The sleek and super-expensive Hennessey Venom GT has just set a new speed record of 436 km/h at the Kennedy Space Centre.
The road car world speed record was previously held by the unrestricted Bugatti Veyron, which set its top speed of 435 km/h back in July 2010 at Volkswagen Groups Ehra-Lessien track near Wolfsburg, Germany.
However, because the Venom GT uses a modified chassis and other components from the Lotus Exige and it didnt do two runs, one in either direction, and also because only 11 have been produced so far the Guinness Book of Records has not recognised the Venom as ‘the fastest production car.’
An official Guinness record is established by doing an average of the top speeds achieved in those two runs. So since the Venom GT did only one run, the Veyron SS still holds the official top speed record for a production car.
The Hennessey Venom GT attained a maximum speed of 435 km/h as measured by our VBOX 3i GPS system, said Racelogic engineer Joe Lachovsky.
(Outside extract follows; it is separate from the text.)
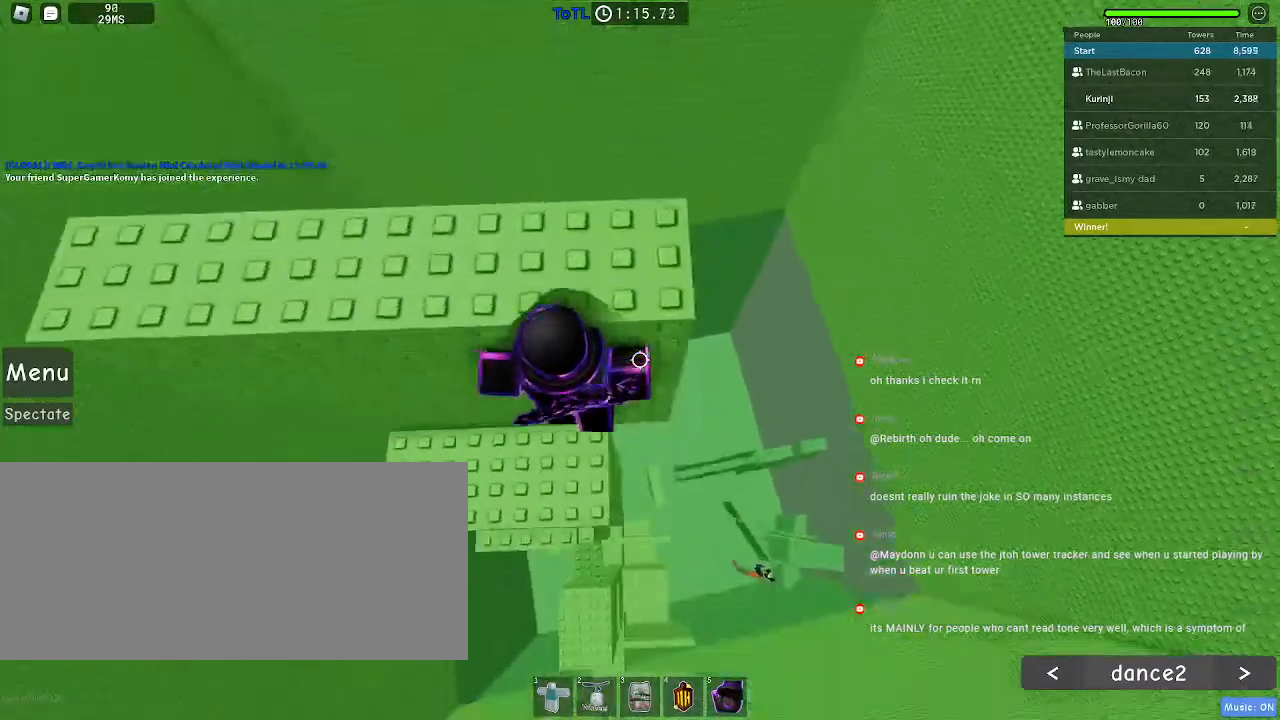
Gameplay with keyboard and mouse; each line is a JSON object with the keys and mouse buttons held at the frame after it. "events" lists presses ("down") and releases ("up") of "a", "ctrl", "d", "e", "f", "q", "r", "s", "shift", "space", "tab", "w", "mouse_left", "mouse_wheel", "mouse_right", "mouse_mb4" and "mouse_mb5" between this image and that frame as [ms after this image, input, new state], when the widget could be followed in between. "mouse_left", "mouse_wheel", "mouse_right", "mouse_mb4", "mouse_mb5" = the "left", "wheel", "right", "mb4", "mb5" buttons of the "mouse" list. No other keys are recorded. "wheel" means that the mouse wheel is clicked or scrolled. Mouse movement is not recorded.
{"keys": [], "mouse": [], "events": []}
The VBOX GPS data showed that the Venom GT was still accelerating at an average rate of 1 km/h per second as it took just 10.1 seconds to go from 418 to 435 km/h. The record run was made over a distance of 3.8 km, which allowed the Venom just eight-tenths of a mile to stop. Thankfully, its Brembo carbon-ceramic brakes were able to haul the car down from 435 km/h well before the end of the runways 304.8m threshold.